→ **Task objective**
Answer these questions about the email exchange on mutating argc, one answer per line, numbered to match.
1. What program is the linked code using, according to the reply that begins "Oh, sorry, I misread"?
2. In the version Matthew Wilcox describes, under what condition would argc be mutated?
3. What argument list does Kees Cook say could work?

→ **Selection**
════════
On Wed, Jan 26, 2022 at 08:08:14PM +0000, Matthew Wilcox wrote:
> On Wed, Jan 26, 2022 at 11:58:39AM -0800, Kees Cook wrote:
> > We can't mutate argc; it'll turn at least some userspace into an
> > infinite loop:
> > https://sources.debian.org/src/valgrind/1:3.18.1-1/none/tests/execve.c/?hl=22#L22
>
> How does that become an infinite loop? We obviously wouldn't mutate
> argc in the caller, just the callee.

Oh, sorry, I misread. It's using /bin/true, not argv[0] (another bit of
code I found was using argv[0]). Yeah, {"", NULL} could work.

> Also, there's a version of this where we only mutate argc if we're
> executing a setuid program, which would remove the privilege
> escalation part of things.

True; though I'd like to keep the logic as non-specialized as possible.
I don't like making stuff conditional on privilege boundaries if we can
make it always happen.
════════
→ **Supplied information**
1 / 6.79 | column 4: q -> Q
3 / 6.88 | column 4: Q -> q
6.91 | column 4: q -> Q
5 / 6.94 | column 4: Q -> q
════════
→ **Finished task**
1. /bin/true
2. Only when executing a setuid program.
3. {"", NULL}